The engine doesn't have conventional streaming like those games does it? It loads a huge radius all around you at once rather than streaming in what you approach smoothly.

That is correct for atleast Oblivion and Fallout 3 and much likely to for Fallout Vegas to. It loads in cells forming a circle or oval.
 
Maybe more than that, as XB360 discs only store ~7GBs so a single layer could be ~3.5 GBs. I dont know if the reserved space is on the second layer only, which would be smart, or spread across both layers. If the latter, you'll have layer changes over 3.5 GBs.

I was thinking that perhaps having higher resolution textures would impact the framerate somewhat when coupled with the 4xAA...
If your game is bandwidth limited, maybe, but otherwise the cost of higher res textures is just RAM/storage.

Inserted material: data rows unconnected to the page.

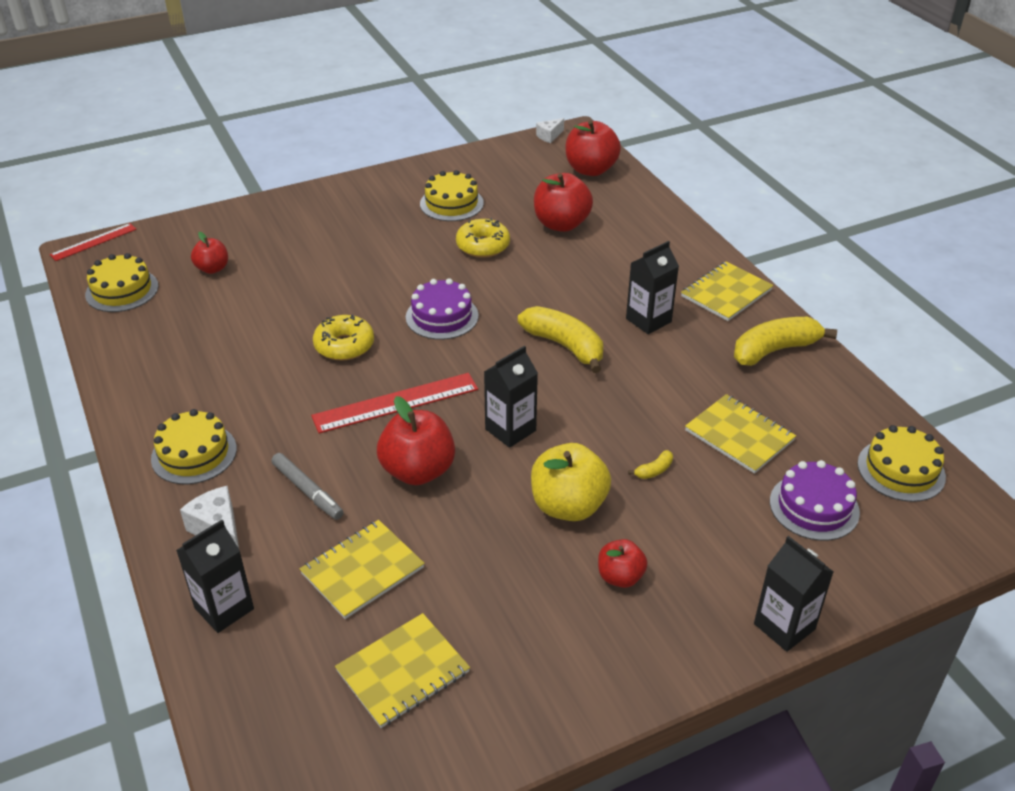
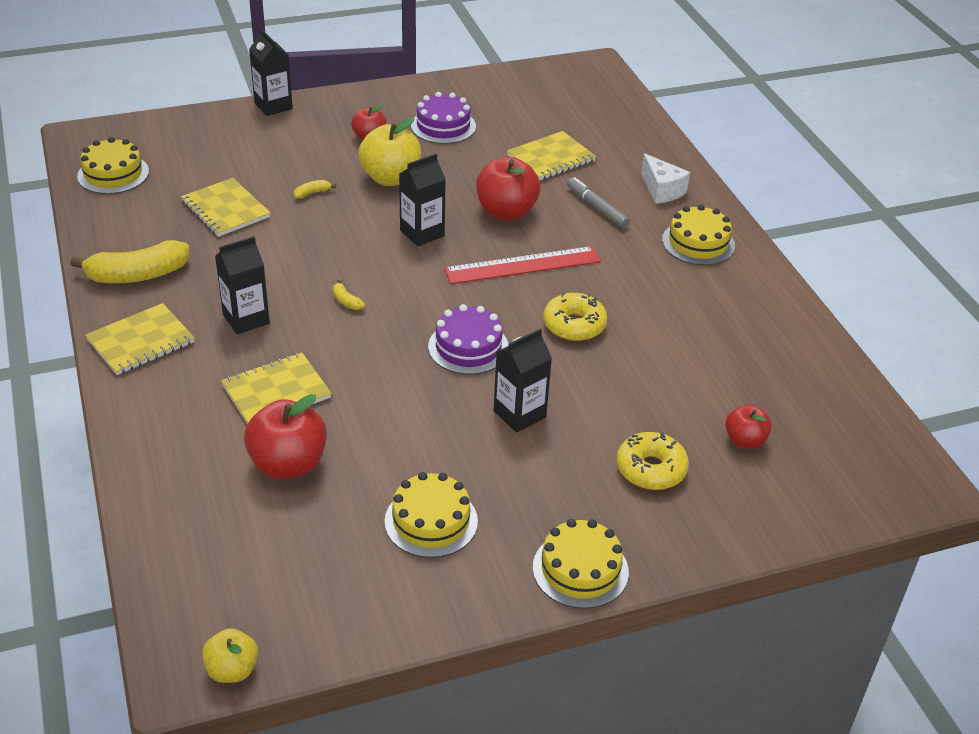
camera: 175 degrees left, 0 degrees up
(93, 242) = (921, 503): red ruler -> none
(122, 290) = (844, 420): yellow cake -> yellow cake (580, 569)
(224, 608) = (645, 149): black carton -> black carton (519, 414)
(403, 671) = (524, 111): yellow notebook -> yellow notebook (276, 392)
(483, 246) = (402, 439): yellow donut -> yellow donut (651, 469)
(549, 136) = (232, 670): white cheese -> yellow apple
(564, 346) = (346, 301): yellow banana -> yellow banana, size x0.42
(590, 170) = (199, 571): red apple -> none
(814, 507) = (202, 159): purple cake -> purple cake (443, 126)

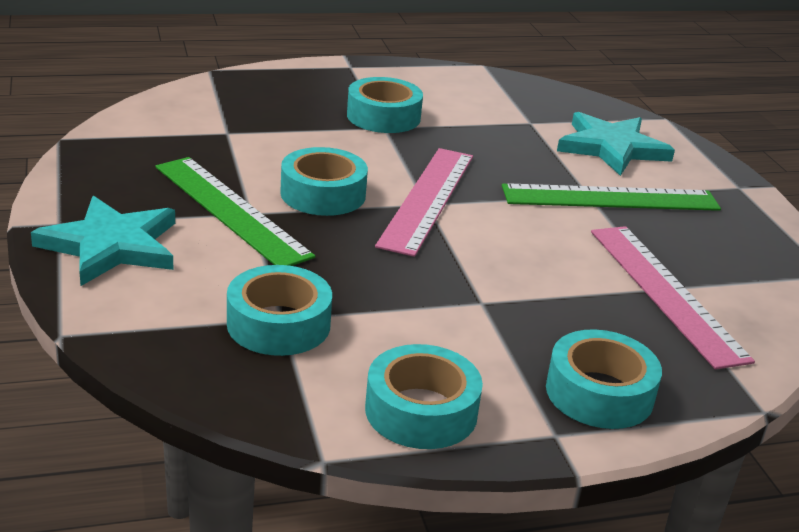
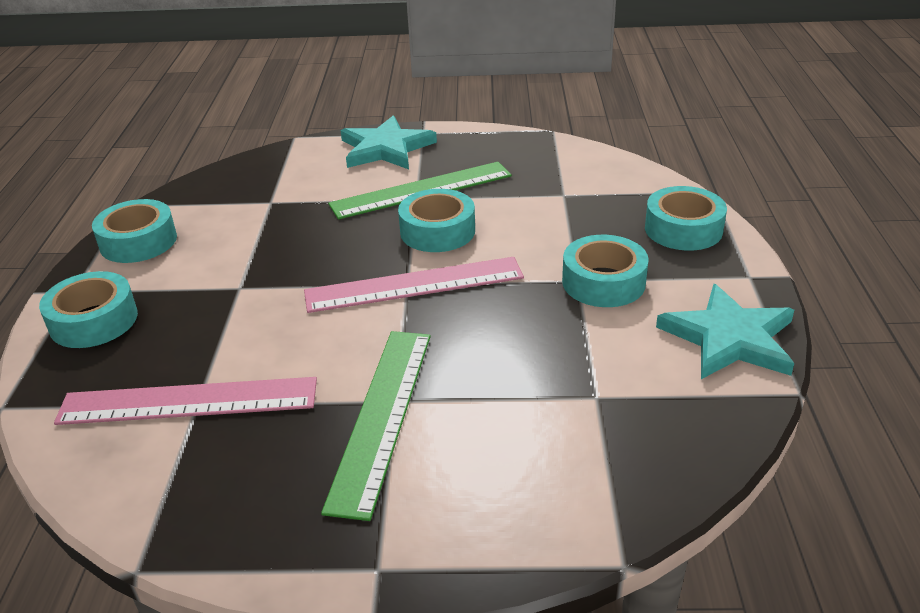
camera: 110 degrees right, 5 degrees up
(278, 324) = (262, 200): turquoise tape -> turquoise tape (683, 229)
(428, 199) = (414, 285): pink ruler -> pink ruler turned 45 degrees counterclockwise
(612, 148) = (515, 458): turquoise star -> turquoise star (729, 338)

But aren't they just normal sized DVDs but MS copy protection and other things (do we actually know what takes up that much space?) takes the usable space down to 6.8 GB?

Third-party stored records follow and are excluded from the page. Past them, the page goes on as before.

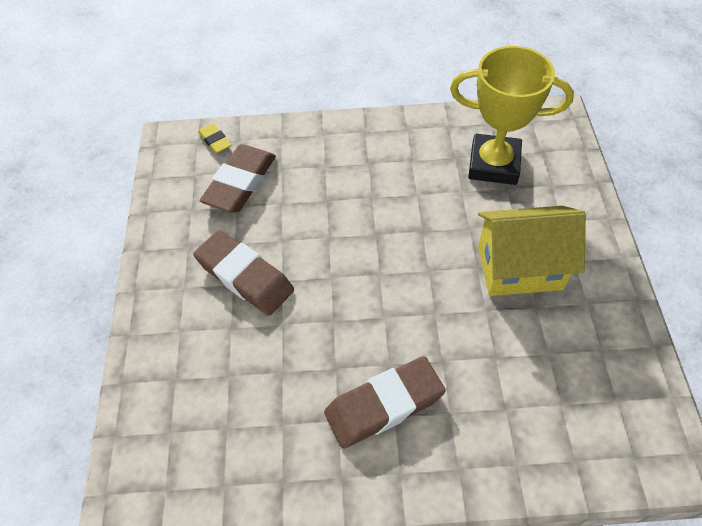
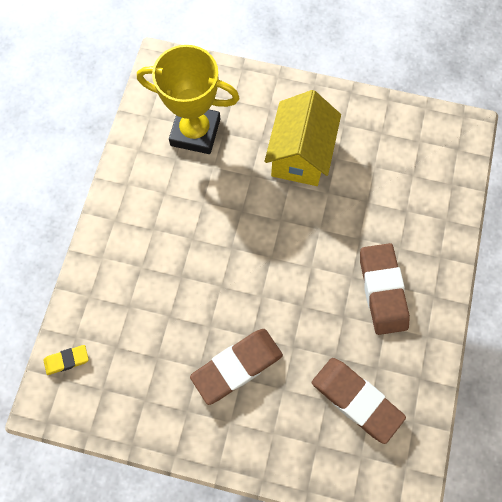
camera: 75 degrees left, 15 degrees up
(240, 183) = (131, 347): brown eraser -> brown eraser (356, 400)
(493, 164) = (195, 132): yellow trophy -> yellow trophy turned 75 degrees clockwise

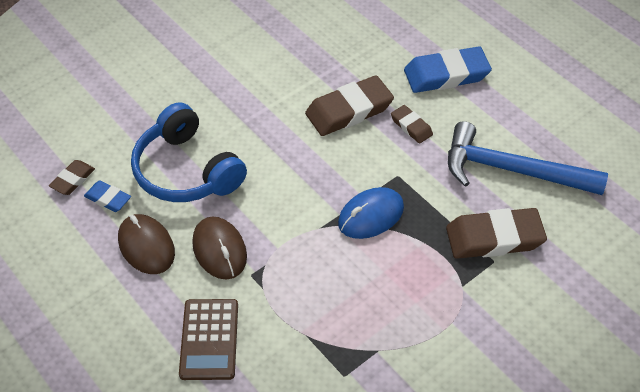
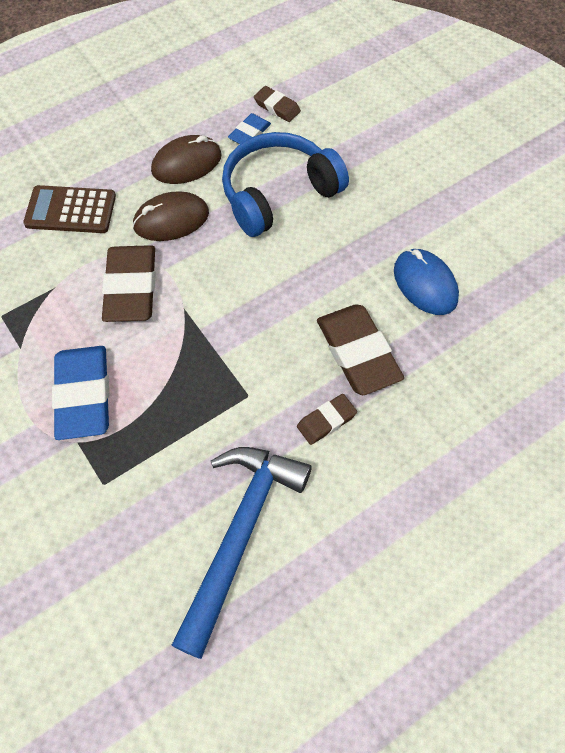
camera: 95 degrees right, 10 degrees up
(371, 216) = (192, 359): blue mouse -> blue mouse (425, 284)
(446, 75) = (421, 479): blue eraser -> blue eraser (83, 395)
(494, 238) = (136, 491): brown eraser -> brown eraser (131, 287)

Of course as you said, it would depend on whether this reserved space is only on the second layer or also on the first.
I think it's likely the former otherwise it wouldn't make sense to pare texture data back on 360 so it can all be on 1 disk layer (since the disk layer size would only be 3.5 GB if the reserved space is split between layers).

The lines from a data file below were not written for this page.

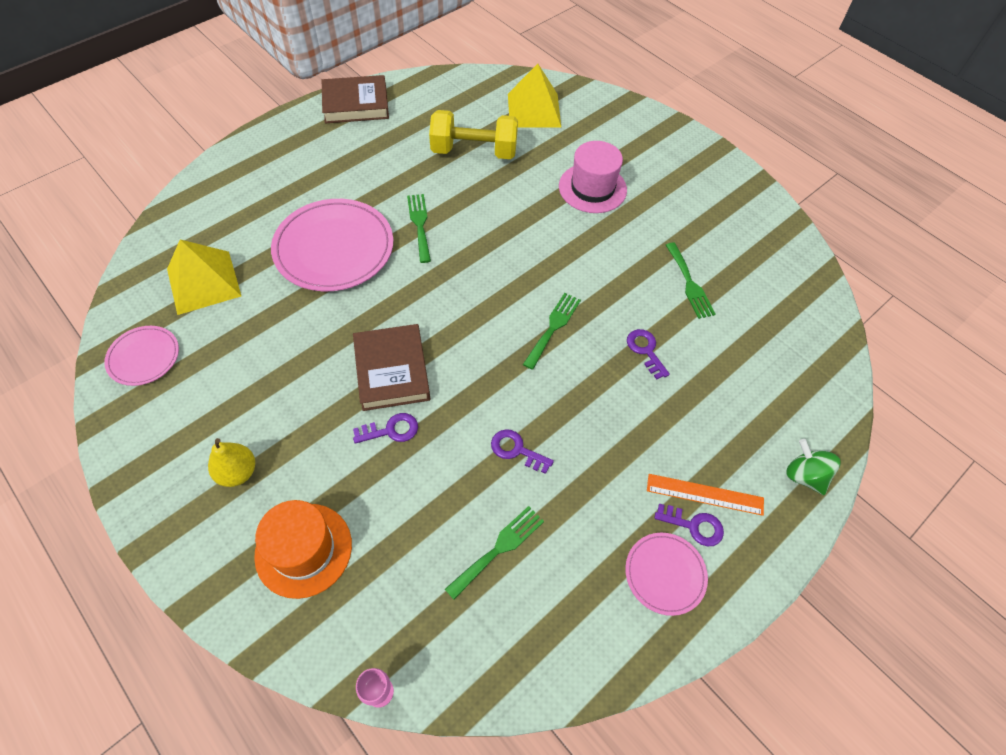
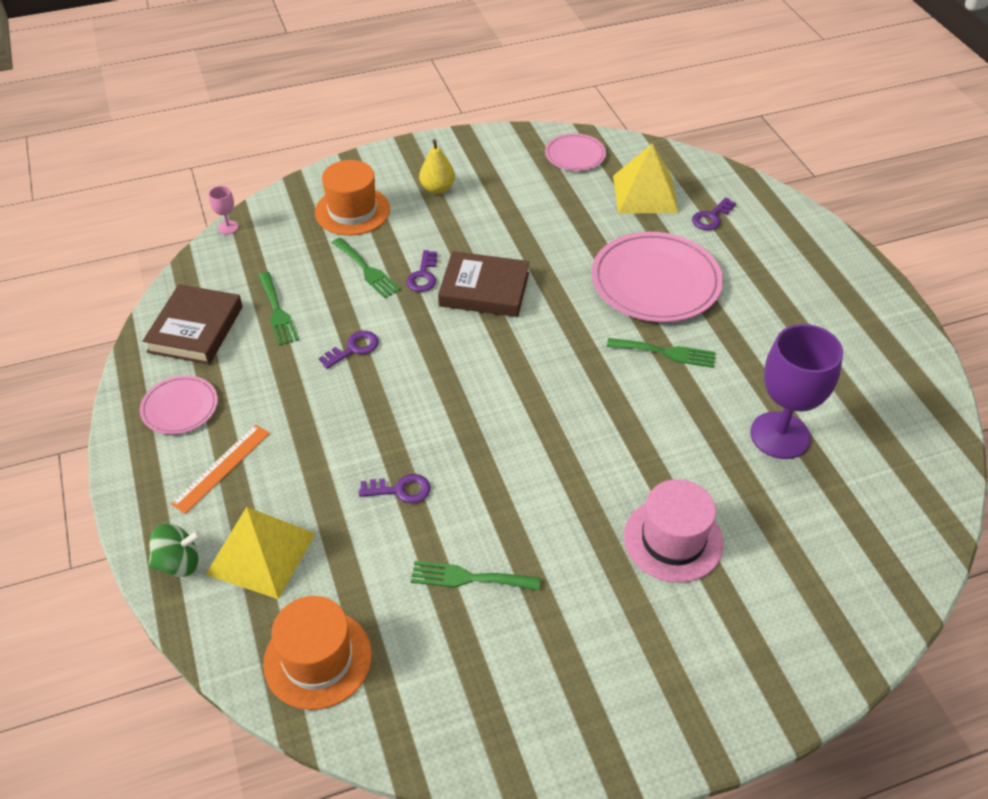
camera: 115 degrees right, 10 degrees down
(356, 104) = (900, 345): brown book -> brown book (196, 329)
(474, 151) = (780, 435): yellow dumbbell -> purple goblet
(534, 110) = (856, 530): yellow pyramid -> yellow pyramid (261, 553)
(553, 327) = (472, 420): green fork -> green fork (367, 270)
(694, 526) = (201, 446): purple key -> purple key (711, 217)
(803, 345) = (318, 659): none -> orange hat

If you're using 4xAA would having to keep the extra tiles in memory affect available RAM for textures? Or is this not significant?
 
Joker454:

The article says "The 4x MSAA will have some impact on RAM usage", but on 360 it has no impact on ram usage whatsoever. I can understand that typo though since the 360 is unique in that regard, as msaa does have an impact on ram use on every other platform out there. Tiling has zero impact on ram usage as well.

Previous page people :D

_________________________________________

BioShock Infinite revolutionises UE3

Interesting artcle... but why changing one engine so much when you could write your own that is ideally ajusted for game/s you're creating? I know it's probably cheaper (but you don't have to pay Epic) but they're changing A LOT in UE3 by the sound of things.
 
Joker454:



Previous page people :D

Right, that's why I asked, I remember reading that post from Joker, but I wasn't sure where. :LOL: Usually post from work and things are pretty crazy now so my mind isn't always there.

_________________________________________

BioShock Infinite revolutionises UE3

Interesting artcle... but why changing one engine so much when you could write your own that is ideally ajusted for game/s you're creating? I know it's probably cheaper (but you don't have to pay Epic) but they're changing A LOT in UE3 by the sound of things.

Still IMO, it makes sense. Wouldn't it be easier to make these modifications instead of building an engine from scratch? I understand that they are making a lot of changes, but it still doesn't sound like it would be on the same scale as making your own engine from scratch.

Don't remember where, but I remember reading that with Bioshock 1, they switched to UE3 toolset, which may also add reason for working on UE3 instead of their own engine.
 
Remember people, at least half of the package in licensing UE3 is the content creation tools.
Level editor, animation editor, GUI-based shader editor, scripting, whatever... It'd take a huge team and a lot of time to build these up from scratch and you couldn't even produce a prototype until they're all at least in like an alpha stage. Sustaining an unproductive art and level design team for just a few months would cost millions of dollars, so even if you end up rewriting half the engine, you'll still save a lot of money if you can hit the ground running on day 1.
 
But aren't they just normal sized DVDs but MS copy protection and other things (do we actually know what takes up that much space?) takes the usable space down to 6.8 GB?
There were talk that they have a DVD partition of ~1GB in there to display message on standard DVD player.
Apparently the video partition is nowadays used to store some updates as well.
 
So when can we expect a DF feature on kinect's lag?

It seems that on setup you can get a view on kinects vision + skeletal tracking, how about comparing the delay there to in game measures?